Pour la pilule oestroprogestative : antécédents thrombo-emboliques et cardiovasculaires, H.T.A., anomalies métaboliques (dyslipidémies, diabète), cancer hormono-dépendants, fibrômes, tabagisme important après 35 ans, comitialité, antécédents hépatiques et attention aux interactions médicamenteuses (les médicaments ayant une activité d'induction hépatique qui réduit l'activité des oestroprogestatifs et les barbituriques, certains anti-convulsivants et certains antibiotiques comme la Rifampicine).
Prescription
Un bilan régulier est nécessaire et obligatoire. Apprenez à rechercher les motivations, à connaître le comportement psychologique et sexuel. Un examen clinique complet et des examens biologiques doivent être pratiqués, profitez-en pour faire les frottis. Le bilan et la prescription sont à confier à un spécialiste. Profitez de ce type de consultation pour faire de l'information sexuelle et de la prévention dans le domaine de la lutte contre les cancers génitaux et des seins, et contre le SIDA et les MST.
Le préservatif :
Le Docteur Jacques Waynberg a réalisé une vidéo pour une information à usage privé ou institutionnel (pour se la procurer : écrire à Institut de Sexologie, 57 rue Charlot, Paris 3).
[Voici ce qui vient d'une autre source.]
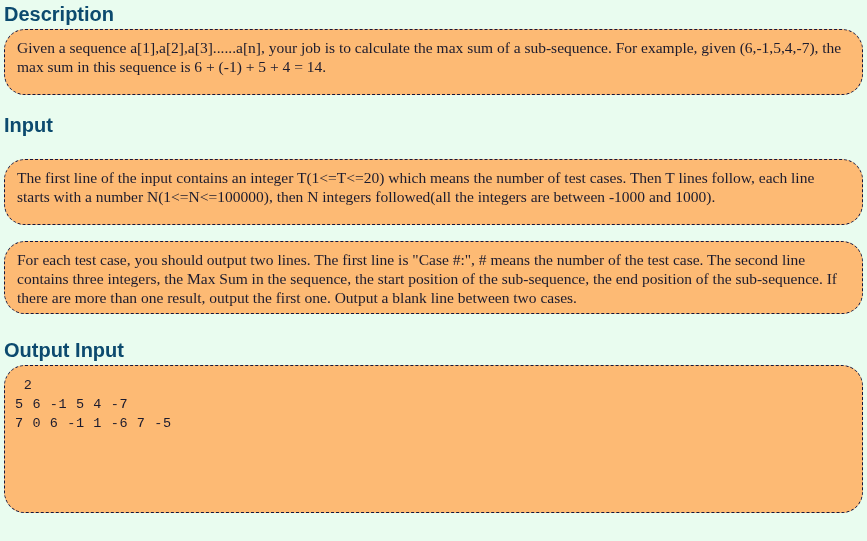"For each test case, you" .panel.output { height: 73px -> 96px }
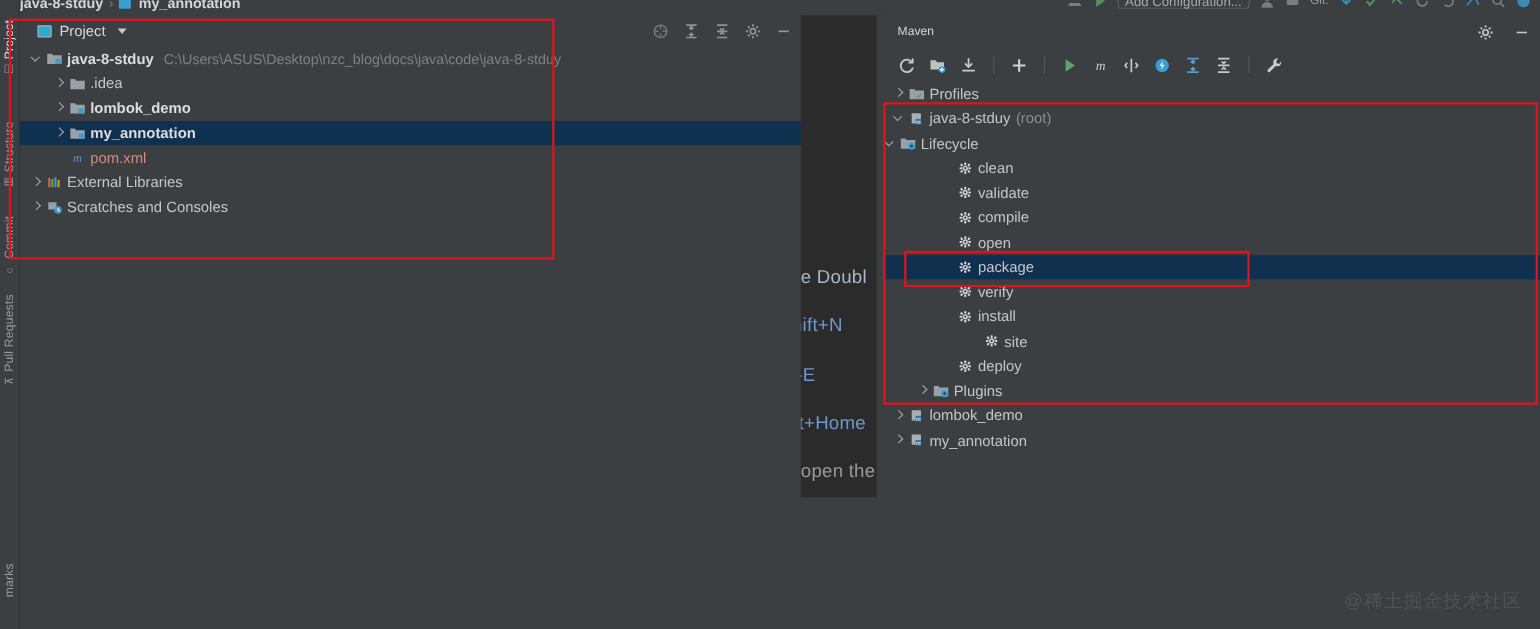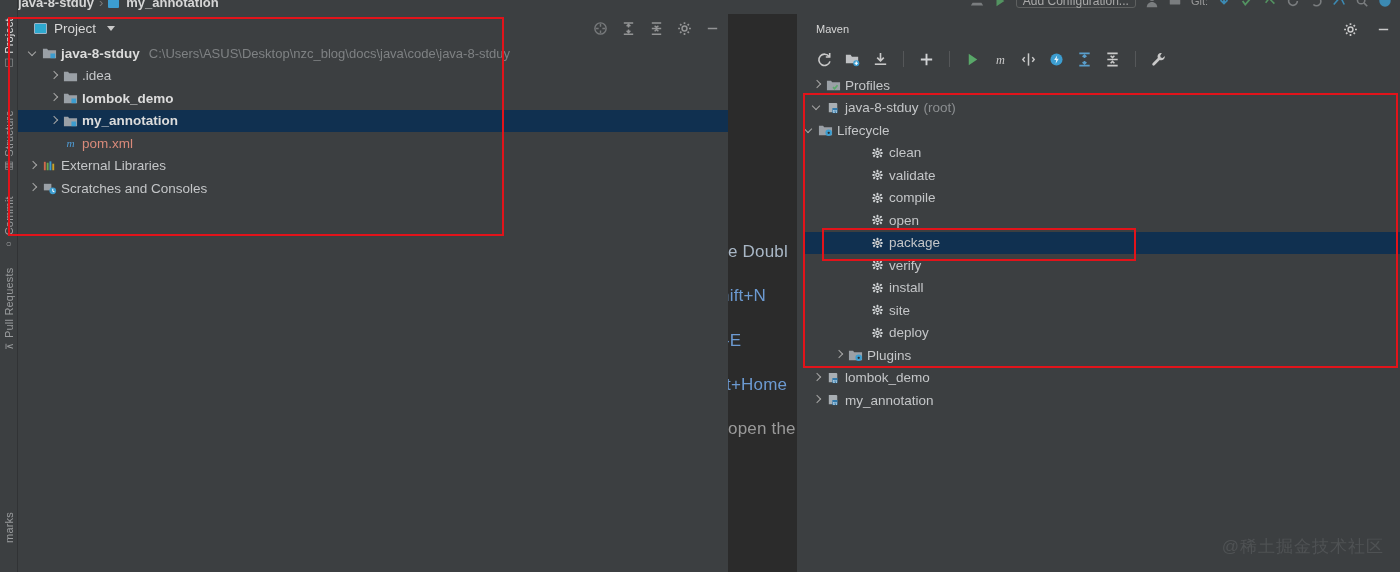"e Doubl" .editor { height: 558px -> 438px }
Les conseils du Dr Waynberg : 1) Essayer de rester en érection ; 2) avoir plus d'un préservatif sur soi et en permanence ; 3) Ne l'ouvrir que juste avant le rapport ; 4) Vérifier le sens de déroulement entre le pouce et l'index ; 5) Ecraser l'air qui se trouve dans le petit réservoir ; 6) Dérouler avec les deux mains ; 7) Lubrifier obligatoirement le préservatif et le sexe ou l'anus du ou de la partenaire ; 8) Vérifier que vous n'êtes pas en train de perde votre préservatif ; 9) L'enlever immédiatement après le rapport et se laver ; 10) Ne pas le jeter n'importe où.